▸ **Goal of the exercise**:
The required answer is an exact copy of every line from the beginning of the entries through the line with "left eye: (1178, 374)", with all pictures omitted.

[Start of Attachment]

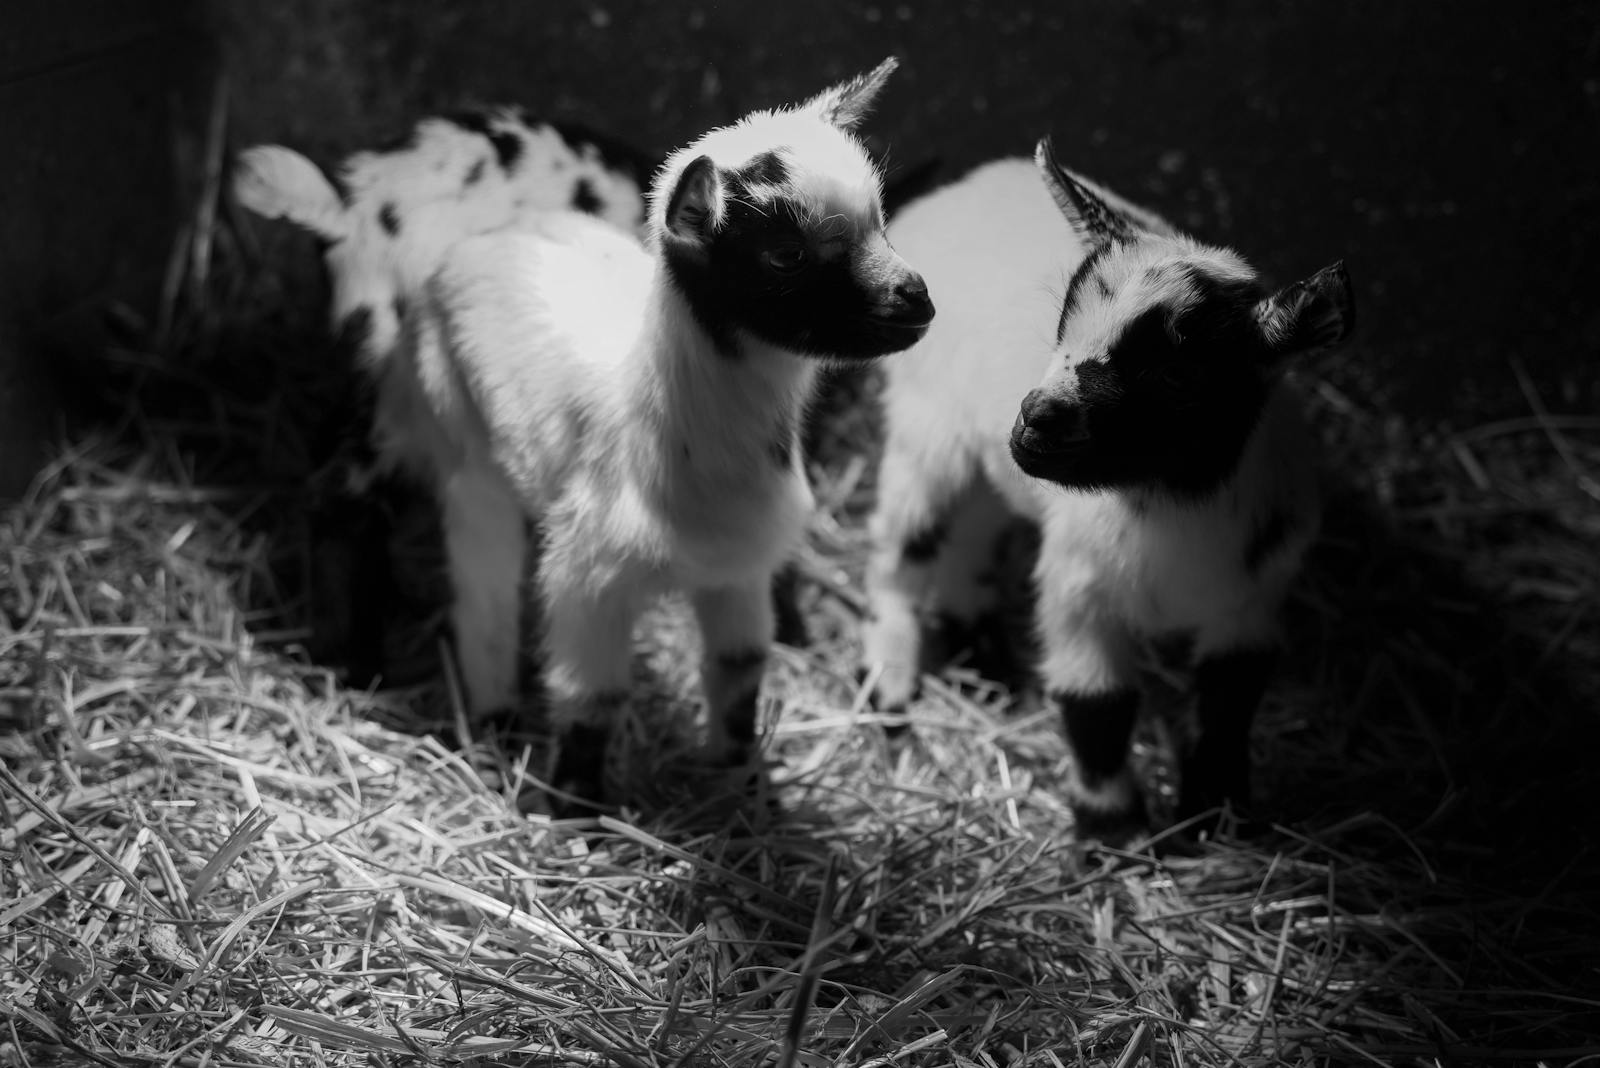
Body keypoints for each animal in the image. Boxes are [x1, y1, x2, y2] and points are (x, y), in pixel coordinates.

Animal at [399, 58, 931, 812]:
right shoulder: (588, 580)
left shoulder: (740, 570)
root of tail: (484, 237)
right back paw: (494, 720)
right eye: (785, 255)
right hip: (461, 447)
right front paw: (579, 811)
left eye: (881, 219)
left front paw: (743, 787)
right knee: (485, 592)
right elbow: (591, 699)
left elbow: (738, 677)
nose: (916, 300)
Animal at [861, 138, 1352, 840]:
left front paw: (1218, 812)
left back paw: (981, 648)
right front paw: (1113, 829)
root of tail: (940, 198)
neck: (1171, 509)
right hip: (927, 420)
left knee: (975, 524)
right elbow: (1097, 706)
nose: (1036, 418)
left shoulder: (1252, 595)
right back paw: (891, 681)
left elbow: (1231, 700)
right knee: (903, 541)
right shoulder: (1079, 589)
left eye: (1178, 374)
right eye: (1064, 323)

[End of Attachment]

▸ **Written reply**:
Body keypoints for each animal in the image. Boxes are [x1, y1, x2, y2] and points are (x, y), in pixel coordinates.

Animal at [399, 58, 931, 812]:
right shoulder: (588, 580)
left shoulder: (740, 570)
root of tail: (484, 237)
right back paw: (494, 720)
right eye: (785, 255)
right hip: (461, 447)
right front paw: (579, 811)
left eye: (881, 219)
left front paw: (743, 787)
right knee: (485, 592)
right elbow: (591, 699)
left elbow: (738, 677)
nose: (916, 300)
Animal at [861, 138, 1352, 840]:
left front paw: (1218, 812)
left back paw: (981, 648)
right front paw: (1113, 829)
root of tail: (940, 198)
neck: (1171, 509)
right hip: (927, 420)
left knee: (975, 524)
right elbow: (1097, 706)
nose: (1036, 418)
left shoulder: (1252, 595)
right back paw: (891, 681)
left elbow: (1231, 700)
right knee: (903, 541)
right shoulder: (1079, 589)
left eye: (1178, 374)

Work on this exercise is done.